** Problem description **
Find every line in the records below that holds the word "https" and copy it.

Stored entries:
========================================================================
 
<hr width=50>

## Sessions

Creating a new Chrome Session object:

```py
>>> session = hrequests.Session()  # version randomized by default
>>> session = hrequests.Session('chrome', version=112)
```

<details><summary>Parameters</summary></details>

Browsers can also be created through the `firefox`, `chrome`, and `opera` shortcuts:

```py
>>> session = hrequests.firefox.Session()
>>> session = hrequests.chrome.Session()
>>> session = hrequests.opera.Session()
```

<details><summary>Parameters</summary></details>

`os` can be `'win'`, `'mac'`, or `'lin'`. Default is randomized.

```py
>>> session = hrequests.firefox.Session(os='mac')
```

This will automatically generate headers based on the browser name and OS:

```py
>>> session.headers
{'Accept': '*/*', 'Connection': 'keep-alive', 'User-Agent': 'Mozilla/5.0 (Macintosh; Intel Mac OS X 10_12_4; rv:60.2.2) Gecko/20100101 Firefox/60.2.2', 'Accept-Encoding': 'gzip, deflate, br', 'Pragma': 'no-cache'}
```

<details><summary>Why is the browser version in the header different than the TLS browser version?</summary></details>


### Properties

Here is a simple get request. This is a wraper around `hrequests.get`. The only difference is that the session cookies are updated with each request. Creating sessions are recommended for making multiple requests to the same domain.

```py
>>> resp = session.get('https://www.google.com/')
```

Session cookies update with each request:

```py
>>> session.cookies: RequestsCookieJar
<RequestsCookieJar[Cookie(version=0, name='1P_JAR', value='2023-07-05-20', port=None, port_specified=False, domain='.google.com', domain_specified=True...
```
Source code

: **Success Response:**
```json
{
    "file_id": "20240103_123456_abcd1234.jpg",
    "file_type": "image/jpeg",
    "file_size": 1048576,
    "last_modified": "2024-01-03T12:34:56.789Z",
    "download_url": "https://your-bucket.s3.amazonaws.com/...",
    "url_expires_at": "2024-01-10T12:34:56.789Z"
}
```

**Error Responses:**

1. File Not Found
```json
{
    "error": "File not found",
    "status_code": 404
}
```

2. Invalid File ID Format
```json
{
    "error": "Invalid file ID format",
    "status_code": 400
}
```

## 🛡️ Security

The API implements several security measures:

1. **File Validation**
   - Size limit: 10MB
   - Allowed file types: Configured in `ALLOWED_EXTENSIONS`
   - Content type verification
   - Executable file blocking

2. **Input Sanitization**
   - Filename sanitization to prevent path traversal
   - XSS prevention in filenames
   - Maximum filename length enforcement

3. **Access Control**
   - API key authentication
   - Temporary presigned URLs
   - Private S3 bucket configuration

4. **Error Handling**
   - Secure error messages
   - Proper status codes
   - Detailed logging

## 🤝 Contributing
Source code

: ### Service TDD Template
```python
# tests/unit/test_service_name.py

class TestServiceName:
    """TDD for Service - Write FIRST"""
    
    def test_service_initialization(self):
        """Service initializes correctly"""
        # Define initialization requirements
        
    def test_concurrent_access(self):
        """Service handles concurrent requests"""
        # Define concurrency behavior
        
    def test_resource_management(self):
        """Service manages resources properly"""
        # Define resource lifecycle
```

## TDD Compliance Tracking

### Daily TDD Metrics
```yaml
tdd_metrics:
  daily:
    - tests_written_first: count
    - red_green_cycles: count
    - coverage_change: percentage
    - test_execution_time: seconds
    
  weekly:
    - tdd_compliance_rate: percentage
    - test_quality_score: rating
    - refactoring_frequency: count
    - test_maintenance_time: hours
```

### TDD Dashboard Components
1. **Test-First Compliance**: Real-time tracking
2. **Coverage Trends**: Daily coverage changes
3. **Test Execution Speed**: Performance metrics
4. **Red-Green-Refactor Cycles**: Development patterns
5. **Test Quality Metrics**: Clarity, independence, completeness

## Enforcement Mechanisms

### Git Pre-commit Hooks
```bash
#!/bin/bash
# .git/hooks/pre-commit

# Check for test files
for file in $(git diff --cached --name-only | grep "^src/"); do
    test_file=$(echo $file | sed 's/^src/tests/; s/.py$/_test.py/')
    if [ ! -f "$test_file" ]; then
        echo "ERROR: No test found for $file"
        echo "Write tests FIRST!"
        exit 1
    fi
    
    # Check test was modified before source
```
========================================================================
** Task result **
>>> resp = session.get('https://www.google.com/')
    "download_url": "https://your-bucket.s3.amazonaws.com/...",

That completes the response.